**Aufgaben:**
**a.** Wie viele Personen waren laut dem Bericht über den Badestopp in der Reutiner Bucht an Bord des Bootes?
**b.** Schreiben Sie aus dem Bericht über den Badestopp in der Reutiner Bucht den Abschnitt ab, der mit „Weiteres Crewmitglied wird“ beginnt und mit „in Wasser sprang.“ endet.

**Lesetext:**
——
Badestopp in der Reutiner Bucht endet tödlich

Weiteres Crewmitglied wird vermisst

Lindau, 20.08.2020 von IBN

Gestern Mittag, 19. August, befand sich ein mit acht Personen besetztes Boot in der Reutiner Bucht vor Lindau und stoppte dort zu einem Badeaufenthalt. Dabei bekam eine Person gesundheitliche Probleme im Wasser und konnte gerettet werden. Während der Rettungsaktion durch die Crew bekam auch der Skipper gesundheitliche Probleme und verstarb später. Nach einer weiteren Person, die während des Vorfalls unterging, wird derzeit noch gesucht.

Ein 73-jähriger und ein 70-jähriger Gast gingen von Bord ins Wasser um zu schwimmen. Dabei traten bei dem 73-Jährigen offensichtlich gesundheitliche Probleme auf, woraufhin der 71-jährige Bootsführer ebenfalls in Wasser sprang.
——
**Bereitgestellte Einträge:**
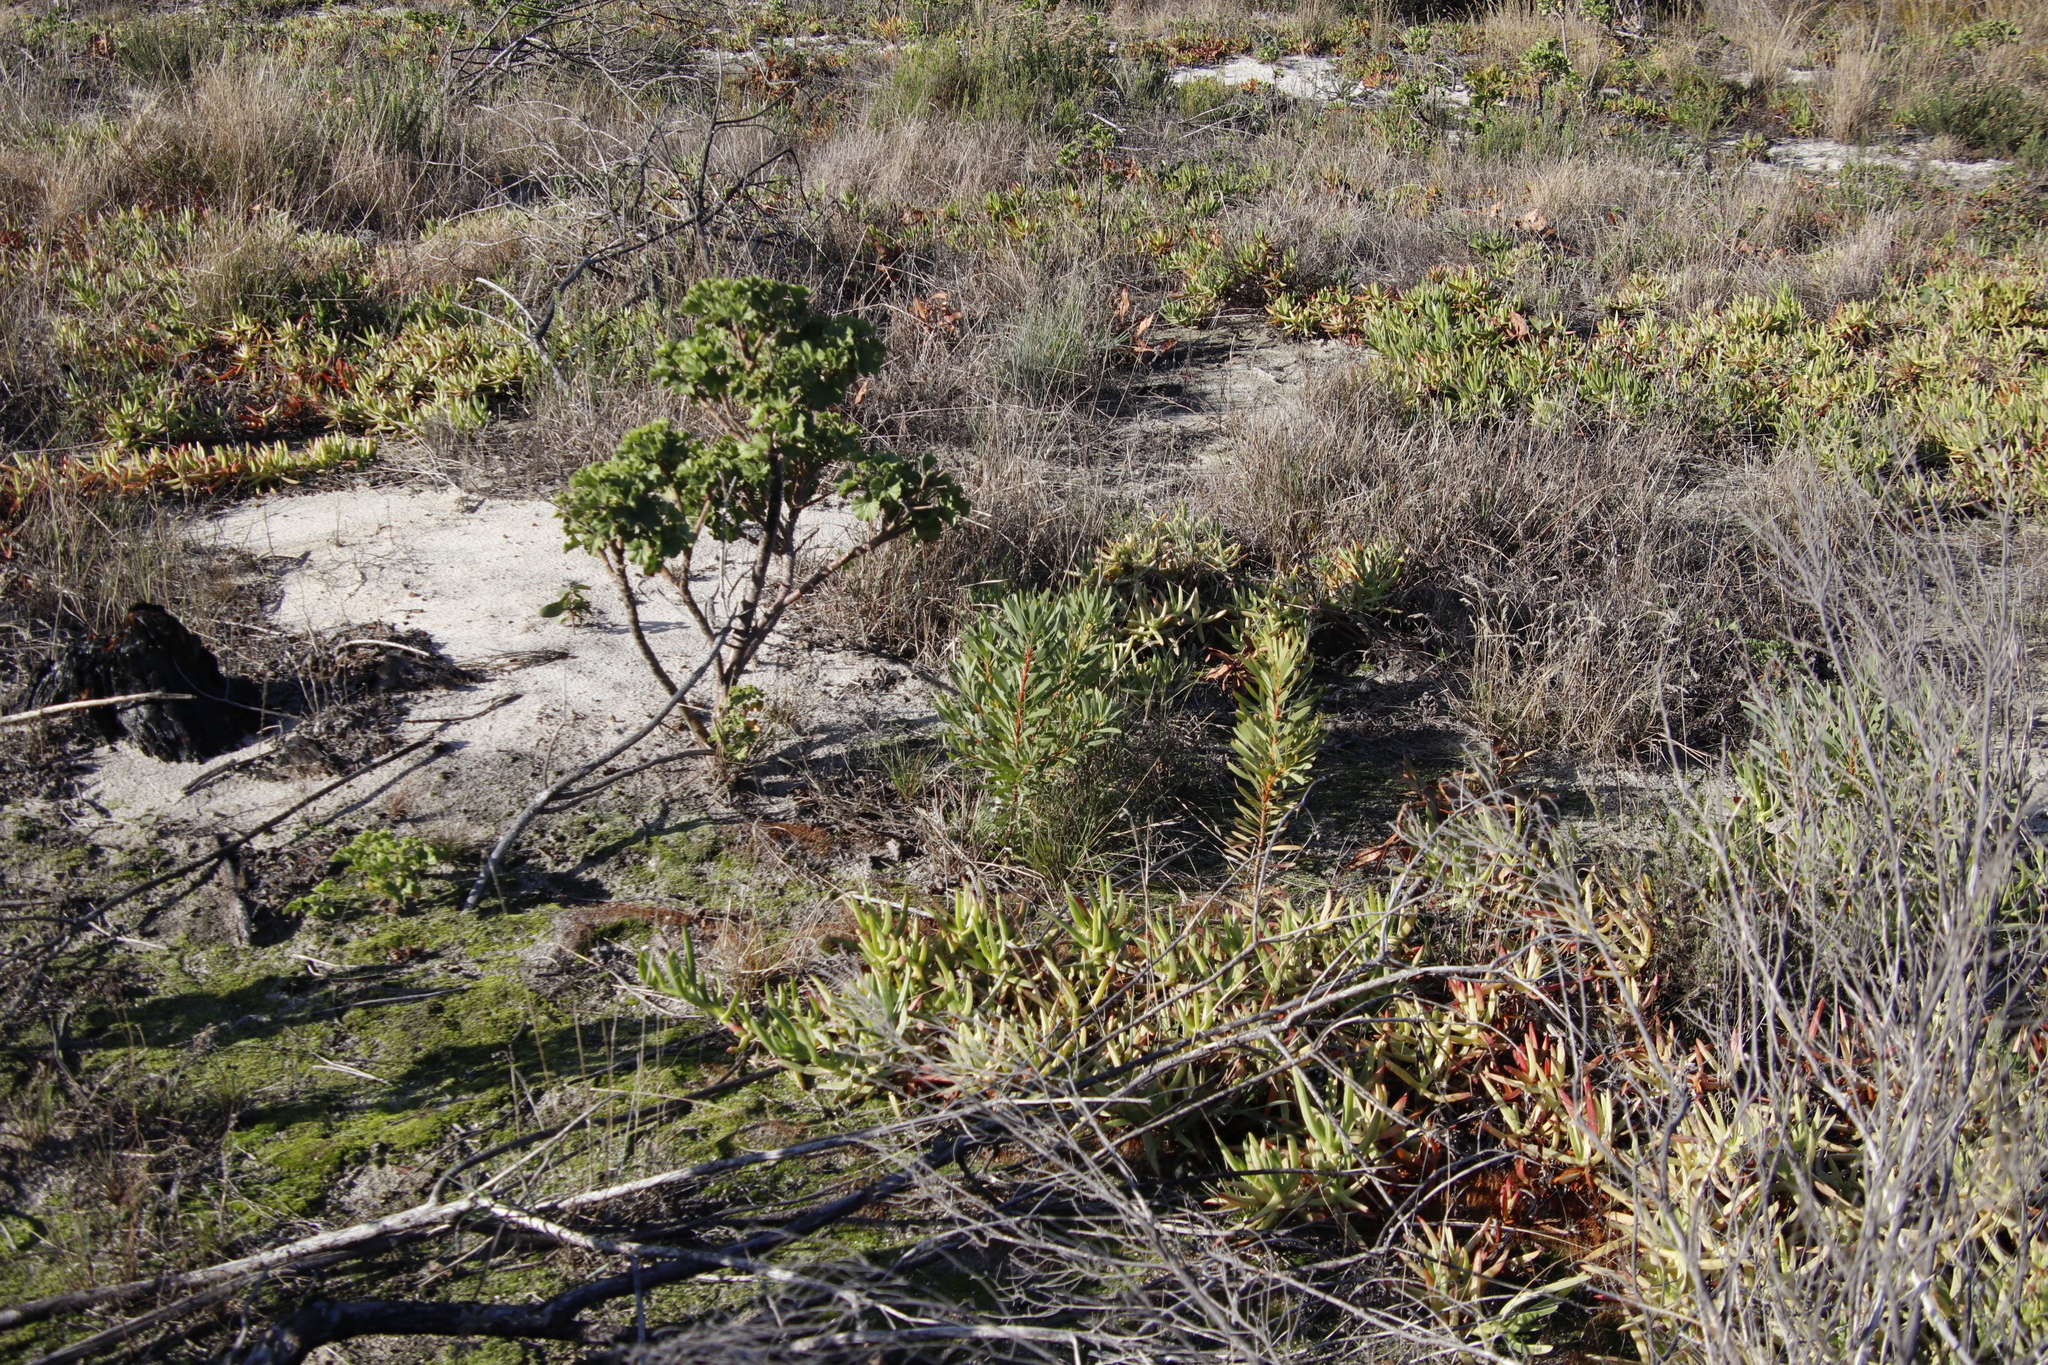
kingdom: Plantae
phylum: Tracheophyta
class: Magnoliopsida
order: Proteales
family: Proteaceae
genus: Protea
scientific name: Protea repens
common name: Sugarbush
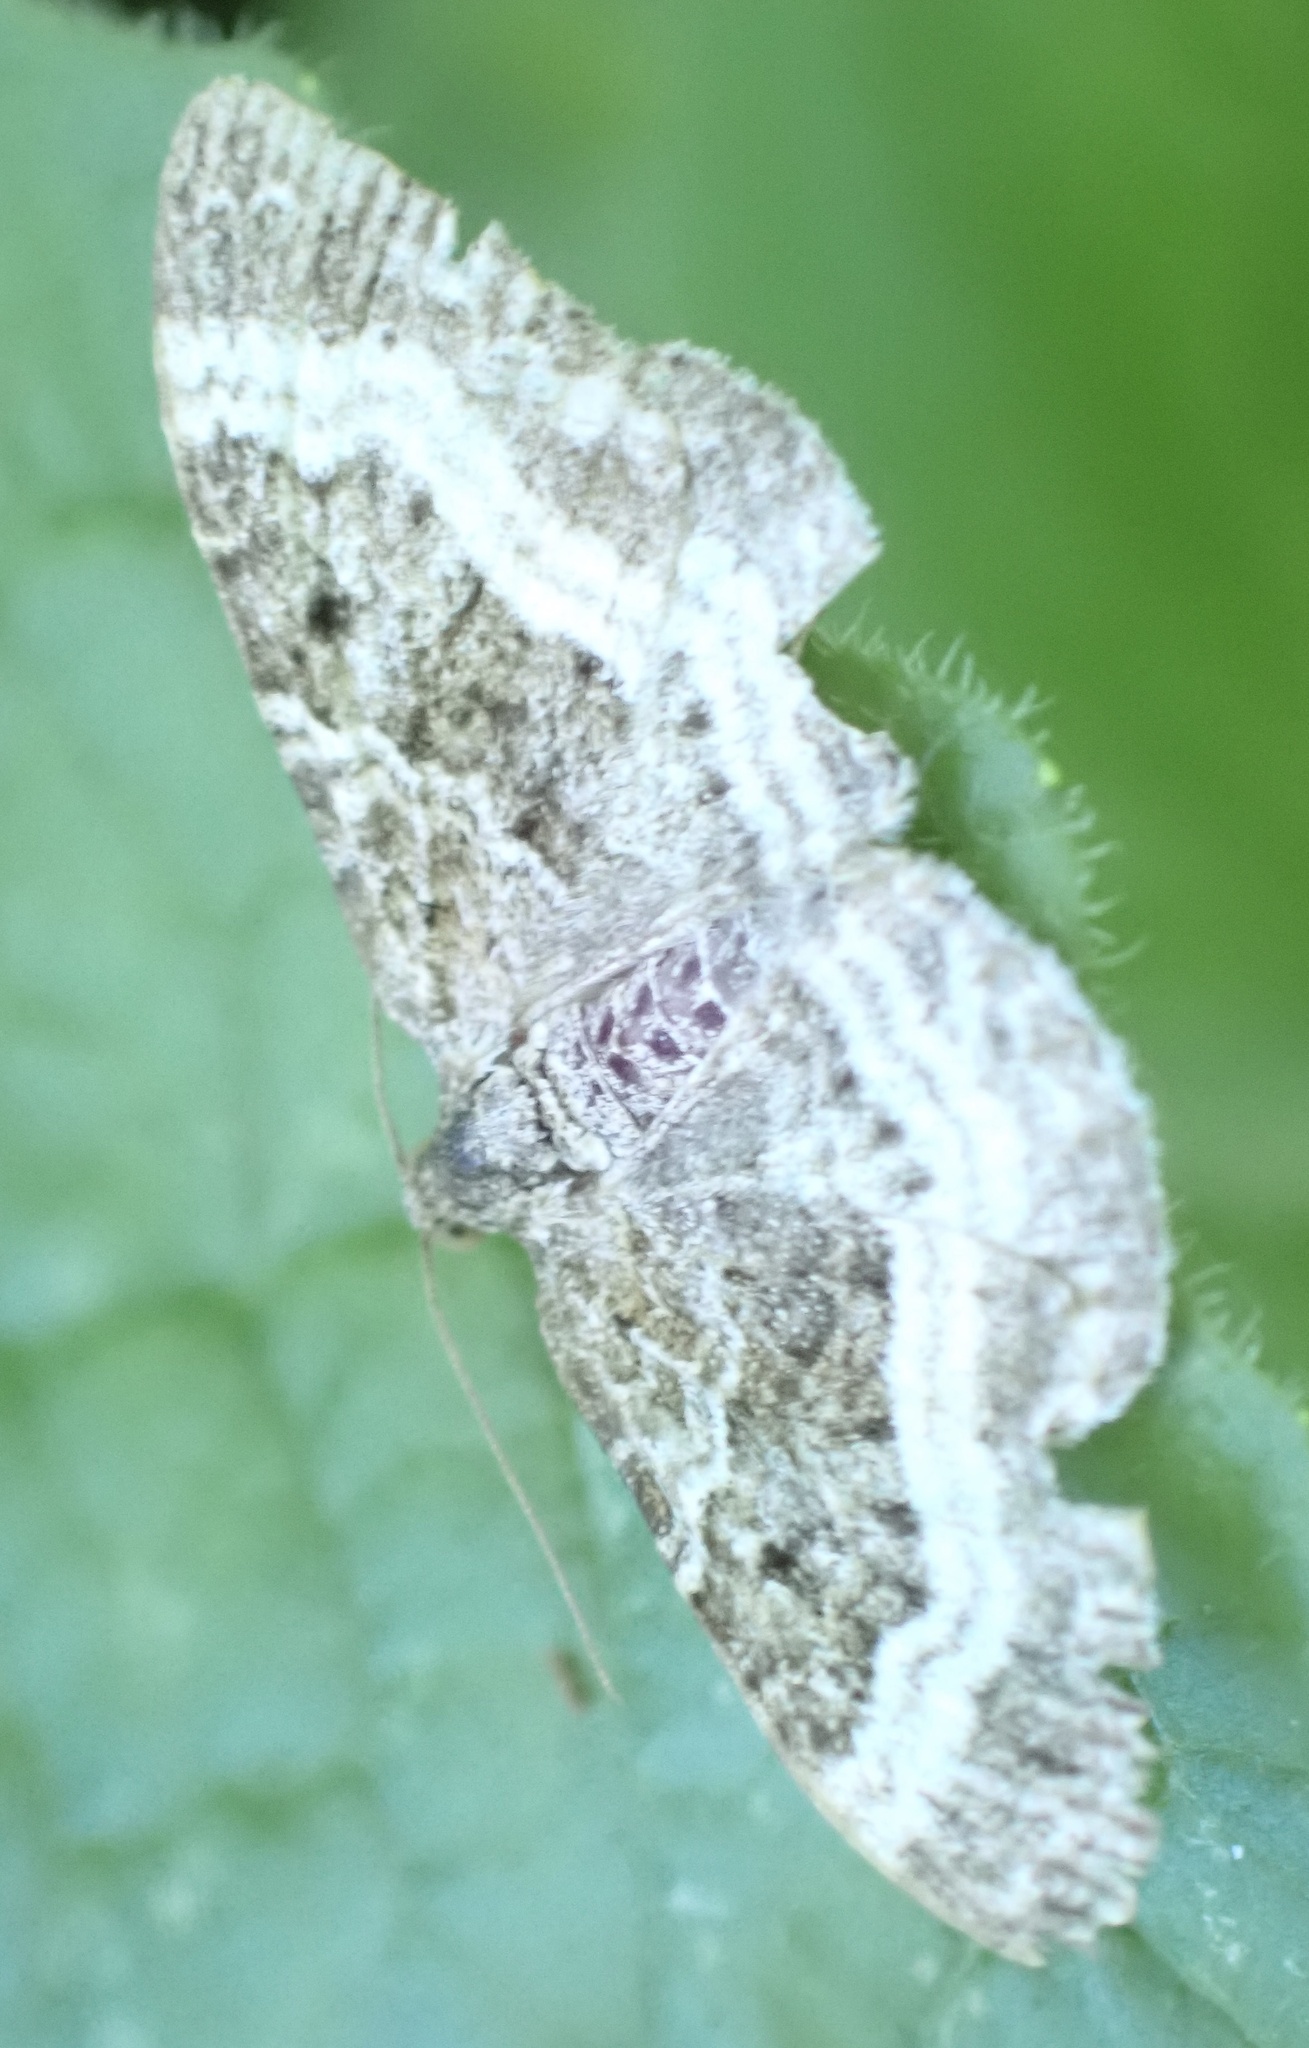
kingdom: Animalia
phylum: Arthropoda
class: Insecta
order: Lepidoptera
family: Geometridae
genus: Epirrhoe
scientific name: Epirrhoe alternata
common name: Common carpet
——
**Schriftliche Antworten:**
**a.** An Bord des Bootes befanden sich acht Personen.

**b.**
Weiteres Crewmitglied wird vermisst

Lindau, 20.08.2020 von IBN

Gestern Mittag, 19. August, befand sich ein mit acht Personen besetztes Boot in der Reutiner Bucht vor Lindau und stoppte dort zu einem Badeaufenthalt. Dabei bekam eine Person gesundheitliche Probleme im Wasser und konnte gerettet werden. Während der Rettungsaktion durch die Crew bekam auch der Skipper gesundheitliche Probleme und verstarb später. Nach einer weiteren Person, die während des Vorfalls unterging, wird derzeit noch gesucht.

Ein 73-jähriger und ein 70-jähriger Gast gingen von Bord ins Wasser um zu schwimmen. Dabei traten bei dem 73-Jährigen offensichtlich gesundheitliche Probleme auf, woraufhin der 71-jährige Bootsführer ebenfalls in Wasser sprang.